From the Department of Plastic, Reconstructive and Hand Surgery.
Department of Molecular Cell Biology and Immunology, Amsterdam Movement Sciences, Amsterdam UMC, Vrije Universiteit.
Plast Reconstr Surg. 2023 Dec 1;152(6):1191-1200. doi: 10.1097/PRS.0000000000010359. Epub 2023 Mar 7.
Breast implant surgery is one of the most frequently performed procedures by plastic surgeons worldwide. However, the relationship between silicone leakage and the most common complication, capsular contracture, is far from understood. This study aimed to compare Baker grade I with Baker grade IV capsules regarding their silicone content in an intradonor setting, using two previously validated imaging techniques.
Twenty-two donor-matched capsules from 11 patients experiencing unilateral complaints were included after bilateral explantation surgery. All capsules were examined using both stimulated Raman scattering (SRS) imaging and staining with modified oil red O (MORO). Evaluation was done visually for qualitative and semiquantitative assessment and automated for quantitative analysis.
Using both SRS and MORO techniques, silicone was found in more Baker grade IV capsules (eight of 11 and 11 of 11, respectively) than in Baker grade I capsules (three of 11 and five of 11, respectively). Baker grade IV capsules also showed significantly more silicone content compared with the Baker grade I capsules. This was true for semiquantitative assessment for both SRS and MORO techniques ( P = 0.019 and P = 0.006, respectively), whereas quantitative analysis proved to be significant for MORO alone ( P = 0.026 versus P = 0.248 for SRS, respectively).
In this study, a significant correlation between capsule silicone content and capsular contracture is shown. An extensive and continued foreign body response to silicone particles is likely to be responsible.
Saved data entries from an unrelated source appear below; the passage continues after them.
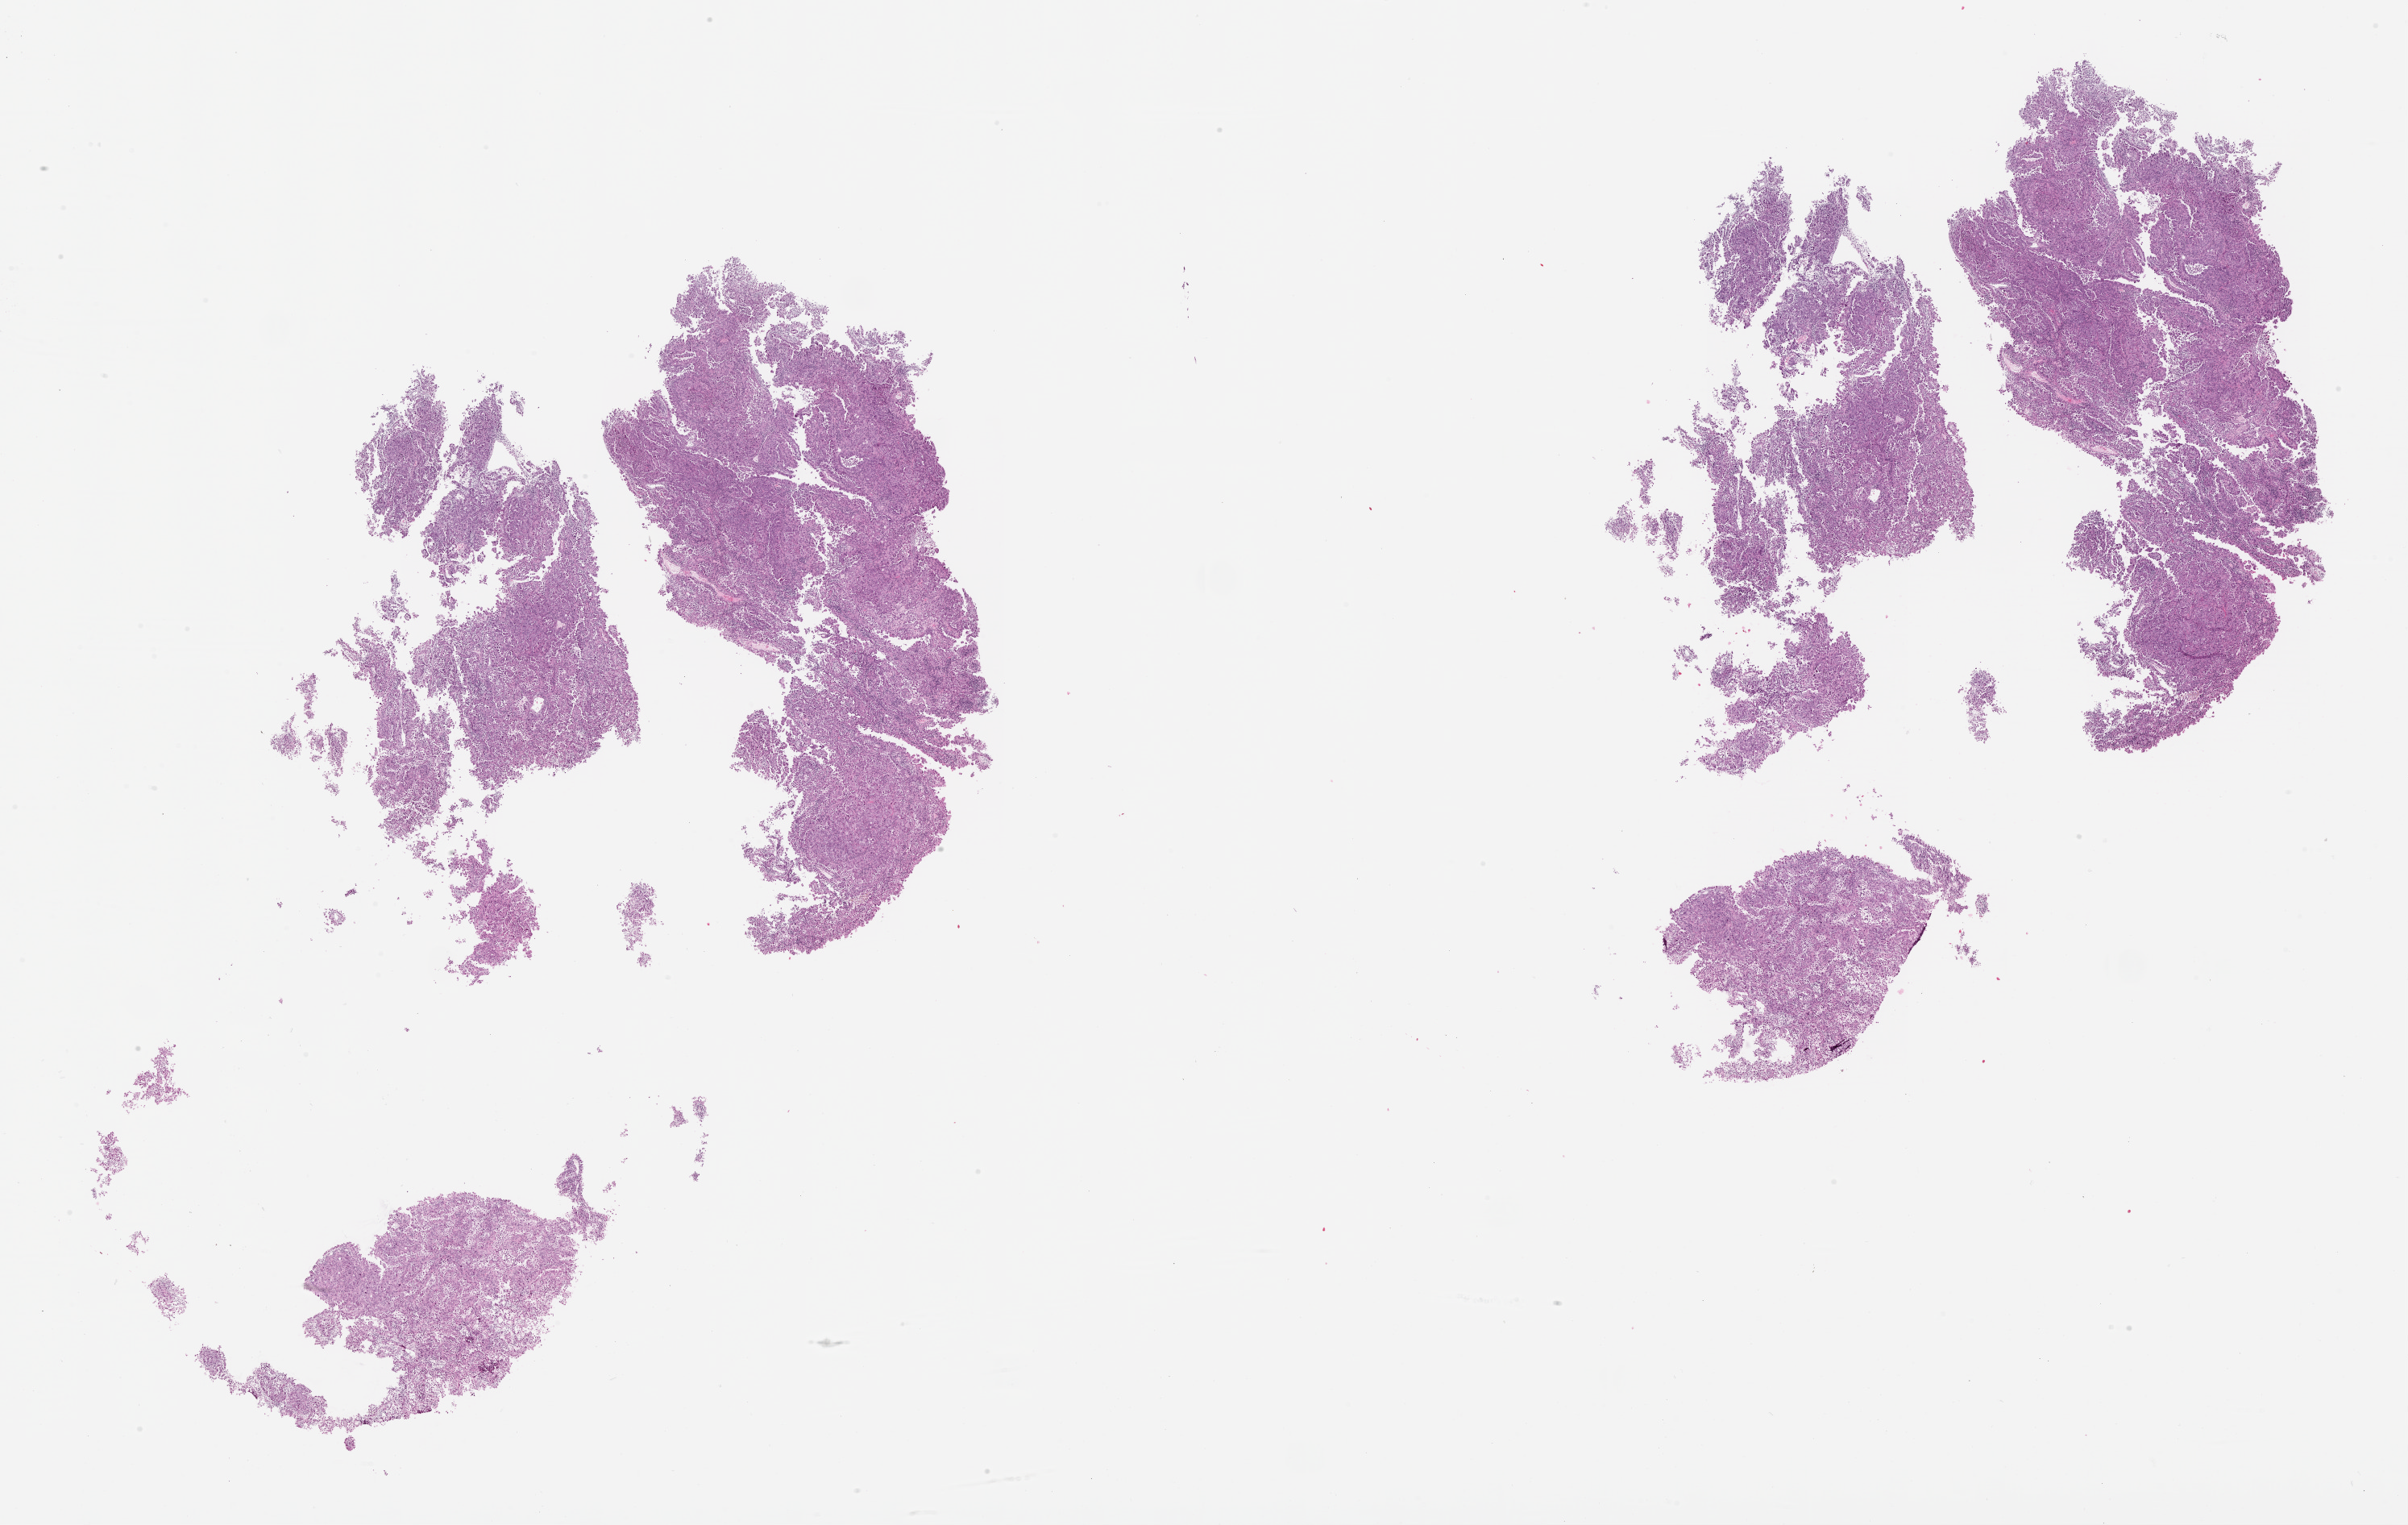
Digitized H&E-stained tissue section (whole slide) — shown as a low-resolution overview of the whole scanned area (about 24.1 x 15.2 mm); uterus, tissue type not recorded.
* patient diagnosis (cohort enrolment): corpus endometrial carcinoma (uterus)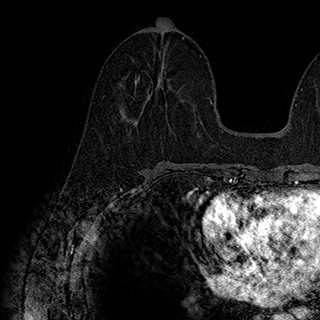
Breast MRI (dynamic contrast-enhanced), one axial slice. Slice 91 of 180 in the series (ordered by position). Cropped to one breast. Dynamic contrast-enhanced series, time point 2 of 7 at this slice position (early post-contrast). 1.5 T. TE 2.8 ms, TR 5.4 ms. 1 mm slice thickness. 320 × 320 image matrix, field of view 225 × 225 mm. Female patient.
Outlined on this slice (semi-automatic segmentation, software-assisted and operator-edited):
- enhancing-tissue mask used for the functional tumour volume (all voxels passing the contrast-enhancement thresholds inside the analysis volume; usually the tumour): bounding box [x1, y1, x2, y2] px = [135, 72, 170, 93]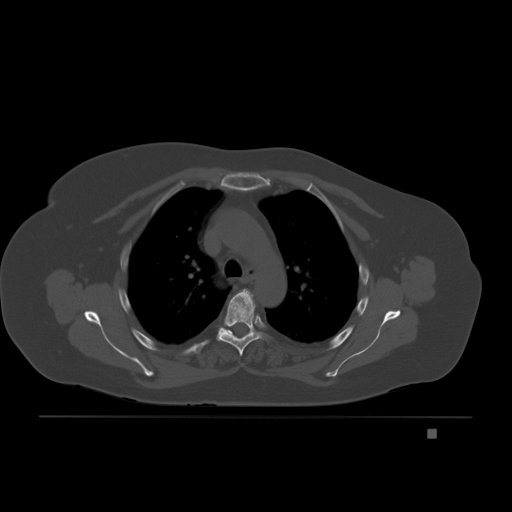
CT including the spine, one axial slice; position 152 of 221 along the scan axis; bone window (W 1800 / L 400 HU); 512 × 512 image matrix, field of view 474 × 474 mm. Female patient, age 63 years. Case-level facts recorded for this patient, not image findings: primary cancer: breast.
Annotated regions visible in this slice (semi-automatically segmented with operator editing):
- T4 vertebra: bounding box [x1, y1, x2, y2] px = [217, 289, 269, 356]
Considering the widespread use of silicone breast implants, these results affect many women worldwide and warrant a more focused research effort.
CLINICAL QUESTION/LEVEL OF EVIDENCE: Risk, III.
乳房植入手术是全球整形医生最常进行的手术之一。然而,硅酮泄漏与最常见的并发症包膜挛缩之间的关系还远未被理解。本研究旨在比较贝克 I 级和贝克 IV 级包膜,在同种异体供体环境中,使用两种先前验证的成像技术比较它们的硅酮含量。
在双侧取出手术后,从 11 名单侧有症状的患者中纳入了 22 对供体匹配的包膜。所有包膜均使用受激拉曼散射(SRS)成像和改良油红 O(MORO)染色进行检查。评估采用视觉定性和半定量评估以及自动定量分析进行。
使用 SRS 和 MORO 技术,在贝克 IV 级包膜中发现了更多的硅酮(分别为 11 个中的 8 个和 11 个中的 11 个),而在贝克 I 级包膜中发现的较少(分别为 11 个中的 3 个和 11 个中的 5 个)。贝克 IV 级包膜的硅酮含量也明显高于贝克 I 级包膜。这对于 SRS 和 MORO 技术的半定量评估都是正确的(P=0.019 和 P=0.006),而定量分析仅证明 MORO 是显著的(P=0.026 与 P=0.248 相比,SRS)。
在这项研究中,显示包膜的硅酮含量与包膜挛缩之间存在显著相关性。对硅酮颗粒的广泛和持续的异物反应可能是造成这种情况的原因。考虑到硅酮乳房植入物的广泛使用,这些结果影响到全球许多女性,值得更集中的研究努力。
临床问题/证据水平:风险,III 级。